There is a warning about copying at the end of this Web page; please read it and believe it. Now here's the assignment.
The file tv1.dat contains data from a 1982 survey conducted in Stevens County in the United States. Well, actually Stevens county is fictitious, and the data were simulated using a program written by Ted Chang of the University of Virginia (see The American Statistician, 46 (1992), 232-237 for more information), but the details are realistic -- or anyway, they were realistic in 1982. The imaginary "Stevens County" is divided into 75 districts including rural, small-town and urban areas. For each of 500 households interviewed, the data file contains district number, household number within district, assessed value of home in US dollars (an indirect measure of income, which was not asked), and answers to 9 questions related to the respondents' interest in getting cable TV. The variables are:
You can get a copy of the data file here, or
If you're on tuzo, then at the unix prompt, type
cp /student/jbrunner/public/442s01/tv1.dat .
If you're on credit, then at the unix prompt, type
cp /res/jbrunner/public/442s01/tv1.dat .
The period is important; it refers to your current directory.
Write a SAS program that reads the data and labels the variables with the label statement. Use proc freq to obtain frequency distributions of all the survey questions. Use proc means to obtain n, mean and standard deviation for all the quantitative variables. That's it.
Again, bring your log file and your list file to the quiz. You will hand them both in. Here are a few suggestions and comments
Plagiarism
It is academic dishonesty to present someone else's work as your own, or to allow your work to be copied for this purpose. To repeat: the person who allows her/his work to be copied is equally guilty, and subject to disciplinary action by the university.
Note that if I catch you, I am not allowed to impose some reasonable penalty (like a zero on the assignment). I am required to pass it on to the Dean. In the past I have done this, even though I liked the students involved. The penalties were harsh.
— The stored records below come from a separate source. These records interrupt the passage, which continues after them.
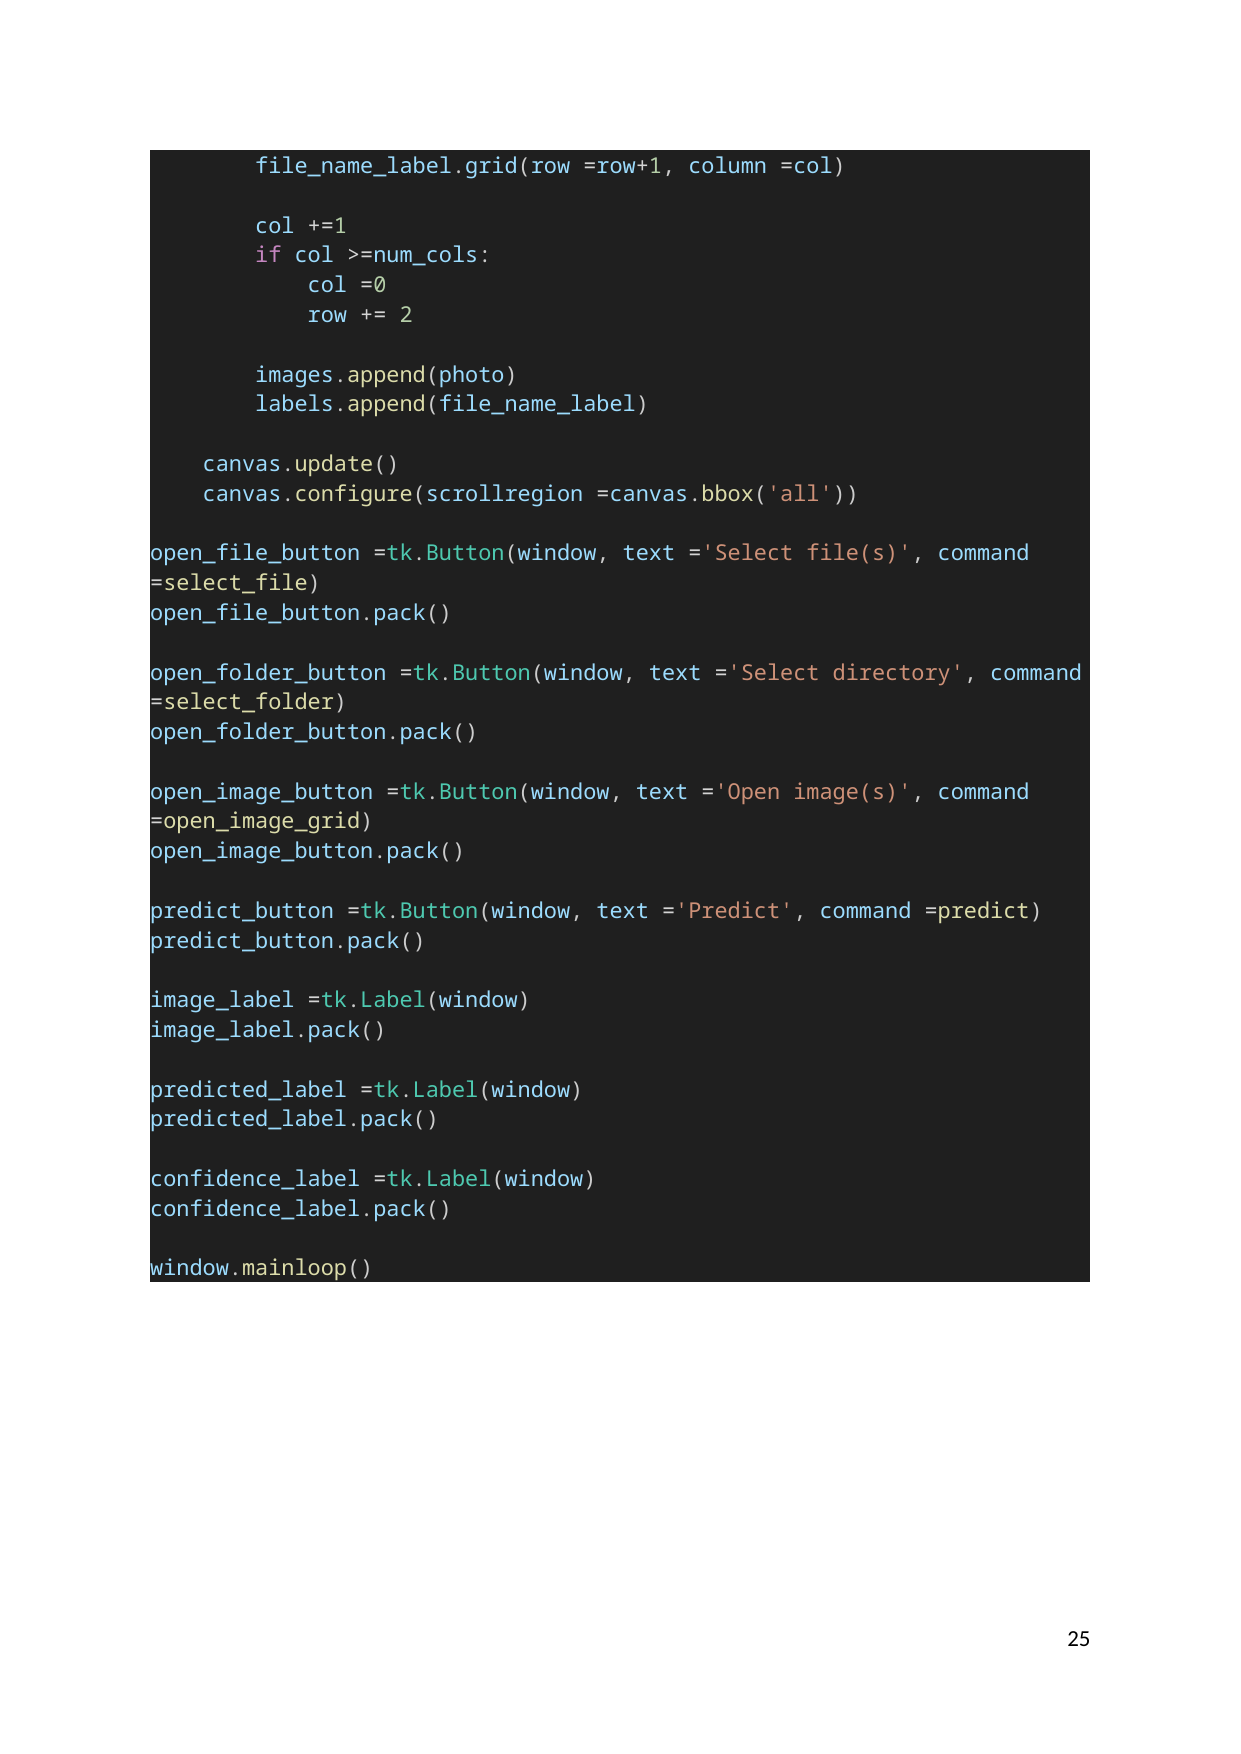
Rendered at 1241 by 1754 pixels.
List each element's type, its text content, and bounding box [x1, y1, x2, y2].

text open_file_button =tk.Button(window, text ='Select file(s)', command =select_file) [150, 537, 1090, 597]
text col =0 [150, 269, 1090, 299]
text image_label =tk.Label(window) [150, 984, 1090, 1014]
text if col >=num_cols: [150, 239, 1090, 269]
text open_folder_button =tk.Button(window, text ='Select directory', command =select_folder) [150, 656, 1090, 716]
text row += 2 [150, 299, 1090, 329]
text open_image_button =tk.Button(window, text ='Open image(s)', command =open_image_grid) [150, 776, 1090, 835]
text window.mainloop() [150, 1252, 1090, 1282]
text canvas.configure(scrollregion =canvas.bbox('all')) [150, 478, 1090, 507]
text file_name_label.grid(row =row+1, column =col) [150, 150, 1090, 180]
text predicted_label =tk.Label(window) [150, 1073, 1090, 1103]
text confidence_label.pack() [150, 1193, 1090, 1222]
text col +=1 [150, 209, 1090, 239]
text image_label.pack() [150, 1014, 1090, 1044]
text predicted_label.pack() [150, 1103, 1090, 1133]
text confidence_label =tk.Label(window) [150, 1163, 1090, 1193]
text images.append(photo) [150, 358, 1090, 388]
text predict_button =tk.Button(window, text ='Predict', command =predict) [150, 895, 1090, 924]
text open_image_button.pack() [150, 835, 1090, 865]
text open_file_button.pack() [150, 597, 1090, 627]
text open_folder_button.pack() [150, 716, 1090, 746]
text canvas.update() [150, 448, 1090, 478]
text labels.append(file_name_label) [150, 388, 1090, 418]
text predict_button.pack() [150, 924, 1090, 954]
Here are some guidelines. It is fine to discuss the assignments and to learn from each other, but don't copy. Never look at anyone else's work or show anyone your work before the time when it might be handed in -- these times will be very explicit. Do not give anyone a copy of your program file before a computer assignment is due, and do not look at anyone else's.
For some of the quizzes, you will be asked to bring your printout to class; maybe you will hand part of it in, and maybe you will use it to answer some questions. Never, ever, bring a copy of somebody else's printout, or allow anyone to have a copy of yours.
Don't copy. If we catch you, you will get in big trouble. And even if we do not catch you, after you die you will be reincarnated as a tadpole in a polluted stream.
A final note: You must use your own computer account, and only your own computer account to do the work for this course. If you use the account of another student -- or allow your account to be used by another student in this class -- your computer account will be cancelled, and so will your friend's. This will make it very difficult for you to pass this course (and possibly others). The reason for this seemingly insane rule is to prevent the following well-worn defense (never believed) for having identical printouts: "I was using my friend's account and I accidentally printed the wrong file."